Speaking at the BCCJ event “Asia and the UK: prospects in a post-Brexit era,” the FCO’s chief economist and director of economics discussed the commercial opportunities that might emerge in a post-Brexit environment as well as how challenges before Brexit might be overcome.
Japan is expected to be an increasingly important partner for the UK after Brexit, which he said is evidenced by the number and seniority of UK ministers who have visited Japanese government officials in the past year. His trip, too, involved meetings with Japan’s business leaders as well as opportunities to seek the views of the wider business community on key Brexit-related issues.
Mr Dhar explained that, although the UK’s membership in the EU has allowed it to “build up a fantastic European presence” thanks to easy trade between member states, it also has had side effects.
New Zealand, for example, sent 30% of its total exports to the UK in 1973 but this fell to 3% by 1978 following the UK’s joining of the EU.
Meanwhile, he explained that, in the past 40 years, some of the UK’s relationships with Asian countries were strong but were not developed as much as they could have been.
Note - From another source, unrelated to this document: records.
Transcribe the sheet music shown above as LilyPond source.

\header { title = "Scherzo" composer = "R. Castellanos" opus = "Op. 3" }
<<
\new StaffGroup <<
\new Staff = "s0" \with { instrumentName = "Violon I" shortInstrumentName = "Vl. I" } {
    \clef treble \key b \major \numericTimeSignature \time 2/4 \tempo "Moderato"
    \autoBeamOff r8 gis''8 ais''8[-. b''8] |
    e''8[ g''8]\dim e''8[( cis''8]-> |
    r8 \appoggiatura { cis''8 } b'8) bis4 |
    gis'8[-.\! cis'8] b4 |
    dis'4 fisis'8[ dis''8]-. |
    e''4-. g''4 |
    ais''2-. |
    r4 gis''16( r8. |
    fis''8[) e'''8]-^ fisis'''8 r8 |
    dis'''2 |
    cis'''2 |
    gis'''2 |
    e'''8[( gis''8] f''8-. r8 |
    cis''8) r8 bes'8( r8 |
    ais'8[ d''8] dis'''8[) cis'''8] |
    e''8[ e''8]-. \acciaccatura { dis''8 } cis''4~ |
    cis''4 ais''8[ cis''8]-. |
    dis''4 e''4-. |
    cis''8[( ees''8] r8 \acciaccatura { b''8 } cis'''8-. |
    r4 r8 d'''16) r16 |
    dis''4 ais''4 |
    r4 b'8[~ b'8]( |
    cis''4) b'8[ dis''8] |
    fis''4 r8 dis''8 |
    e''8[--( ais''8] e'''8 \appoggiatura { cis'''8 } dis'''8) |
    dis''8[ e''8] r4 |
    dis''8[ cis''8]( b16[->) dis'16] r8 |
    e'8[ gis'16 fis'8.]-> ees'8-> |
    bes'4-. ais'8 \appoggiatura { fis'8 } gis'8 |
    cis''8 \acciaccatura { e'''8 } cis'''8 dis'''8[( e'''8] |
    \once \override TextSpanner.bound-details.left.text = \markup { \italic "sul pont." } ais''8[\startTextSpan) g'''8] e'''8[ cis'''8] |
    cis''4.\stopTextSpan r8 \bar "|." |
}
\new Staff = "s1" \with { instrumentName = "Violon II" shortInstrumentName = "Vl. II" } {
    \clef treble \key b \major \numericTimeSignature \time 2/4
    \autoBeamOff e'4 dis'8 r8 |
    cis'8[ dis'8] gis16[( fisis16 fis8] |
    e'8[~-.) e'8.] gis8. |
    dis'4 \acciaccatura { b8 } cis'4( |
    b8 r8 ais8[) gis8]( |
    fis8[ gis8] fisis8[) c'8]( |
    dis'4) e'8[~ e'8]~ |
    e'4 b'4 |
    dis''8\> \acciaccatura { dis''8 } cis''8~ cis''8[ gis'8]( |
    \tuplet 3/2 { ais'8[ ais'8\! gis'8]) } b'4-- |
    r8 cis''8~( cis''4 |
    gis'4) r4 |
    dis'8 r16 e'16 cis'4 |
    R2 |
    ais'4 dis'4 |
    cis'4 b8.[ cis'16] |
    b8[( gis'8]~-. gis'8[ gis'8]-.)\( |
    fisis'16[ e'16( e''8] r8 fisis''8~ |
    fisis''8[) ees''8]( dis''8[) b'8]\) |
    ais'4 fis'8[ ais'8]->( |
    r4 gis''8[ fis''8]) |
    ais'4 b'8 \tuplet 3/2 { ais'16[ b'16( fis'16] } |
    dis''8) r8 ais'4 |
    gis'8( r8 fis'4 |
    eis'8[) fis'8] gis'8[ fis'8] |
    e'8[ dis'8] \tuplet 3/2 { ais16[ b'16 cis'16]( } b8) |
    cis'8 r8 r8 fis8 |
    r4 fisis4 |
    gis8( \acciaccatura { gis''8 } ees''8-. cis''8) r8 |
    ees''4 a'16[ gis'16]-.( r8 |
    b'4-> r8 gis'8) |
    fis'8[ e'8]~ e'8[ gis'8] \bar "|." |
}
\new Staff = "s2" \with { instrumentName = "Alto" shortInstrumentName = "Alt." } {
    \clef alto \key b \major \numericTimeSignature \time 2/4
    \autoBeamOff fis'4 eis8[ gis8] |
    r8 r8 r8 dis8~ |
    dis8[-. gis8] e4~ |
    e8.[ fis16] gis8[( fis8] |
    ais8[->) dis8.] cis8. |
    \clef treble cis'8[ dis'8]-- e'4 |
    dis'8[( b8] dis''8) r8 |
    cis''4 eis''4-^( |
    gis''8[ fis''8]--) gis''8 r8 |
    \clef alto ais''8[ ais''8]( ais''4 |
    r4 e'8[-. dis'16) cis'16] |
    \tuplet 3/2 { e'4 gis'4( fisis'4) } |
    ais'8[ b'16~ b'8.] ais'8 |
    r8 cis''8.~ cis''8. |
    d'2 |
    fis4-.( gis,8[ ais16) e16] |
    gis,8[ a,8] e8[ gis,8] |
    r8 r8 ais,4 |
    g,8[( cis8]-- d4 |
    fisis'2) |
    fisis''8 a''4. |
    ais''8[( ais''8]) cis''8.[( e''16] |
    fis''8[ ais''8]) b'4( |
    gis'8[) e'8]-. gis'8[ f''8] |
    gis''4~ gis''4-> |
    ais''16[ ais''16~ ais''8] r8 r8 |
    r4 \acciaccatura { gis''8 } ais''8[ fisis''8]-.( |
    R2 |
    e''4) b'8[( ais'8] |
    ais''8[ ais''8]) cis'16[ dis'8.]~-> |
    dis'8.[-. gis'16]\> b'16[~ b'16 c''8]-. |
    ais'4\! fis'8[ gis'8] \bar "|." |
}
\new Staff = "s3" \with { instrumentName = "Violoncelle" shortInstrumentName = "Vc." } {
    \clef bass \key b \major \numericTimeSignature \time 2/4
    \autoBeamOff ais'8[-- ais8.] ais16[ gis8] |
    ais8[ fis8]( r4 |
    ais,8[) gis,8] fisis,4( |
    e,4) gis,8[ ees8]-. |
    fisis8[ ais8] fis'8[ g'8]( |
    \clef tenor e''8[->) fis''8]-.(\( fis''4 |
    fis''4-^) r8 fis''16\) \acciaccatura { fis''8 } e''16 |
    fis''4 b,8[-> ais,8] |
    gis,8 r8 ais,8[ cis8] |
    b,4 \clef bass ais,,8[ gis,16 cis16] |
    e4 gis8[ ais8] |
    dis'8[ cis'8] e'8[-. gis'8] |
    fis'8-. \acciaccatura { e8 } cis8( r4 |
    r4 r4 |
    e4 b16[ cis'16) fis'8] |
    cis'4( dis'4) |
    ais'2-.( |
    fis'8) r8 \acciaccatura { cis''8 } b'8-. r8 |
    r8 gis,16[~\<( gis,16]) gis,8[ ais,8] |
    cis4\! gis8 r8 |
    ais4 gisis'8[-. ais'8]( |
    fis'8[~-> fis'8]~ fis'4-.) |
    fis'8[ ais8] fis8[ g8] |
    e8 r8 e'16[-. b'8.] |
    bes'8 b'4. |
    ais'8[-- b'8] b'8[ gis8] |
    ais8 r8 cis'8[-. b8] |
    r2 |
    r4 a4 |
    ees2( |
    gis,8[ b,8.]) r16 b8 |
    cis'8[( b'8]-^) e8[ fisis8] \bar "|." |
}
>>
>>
Now, however, Brexit offers a chance to change that.
“The future is pretty clear,” he said. “There is a massive decadal shift from the West to the East. It’s really important that countries such as the UK—which will hopefully be trading more directly with the world [after Brexit]—engages, understands and builds relations with the area of the world that will be probably the fastest growing and certainly the largest economically within a few decades.”
Mr Dhar pointed out that the UK will “always be culturally, historically and geographically a European nation” and it will continue to do the bulk of its trade with the EU no matter the trade deal. Asia, however, is worth more than the EU in economic terms, making it a place in which the UK needs to invest time and resources.
Addressing a UK-EU trade deal, he said that, although the government was seeking a trade relationship with the EU that is as close as possible, the cost of a no-deal scenario pre-Brexit is “not so dramatic that we should abandon a fall-back position entirely.”
In an engaging Q&A session, BCCJ members raised the possibility of a post-Brexit brain drain, to which Mr Dhar answered that one scenario would be a fall in productivity due to an inability to access skilled labour. Another scenario, however, would be that the UK’s new global brand attracts as much trade, investment and skilled labour as the UK had before it initiated Article 50.
Asked how the government might develop the brand, Mr Dhar said that the government’s new industrial strategy, launched in November, is aligned with work in the area.
The strategy focuses on the themes of ideas, people, infrastructure, business environment and places, with the goal of delivering a highly skilled, diverse economy. Critical to achieving that, he said, is the inclusion of people as well as places and things in the concept of infrastructure.
In addition to sending the message to the world that the UK remain global in its outlook, Mr Dhar said the upcoming Commonwealth Heads of Government meeting scheduled in London in April would provide further opportunities to connect and rebuild with commercial partners around the world.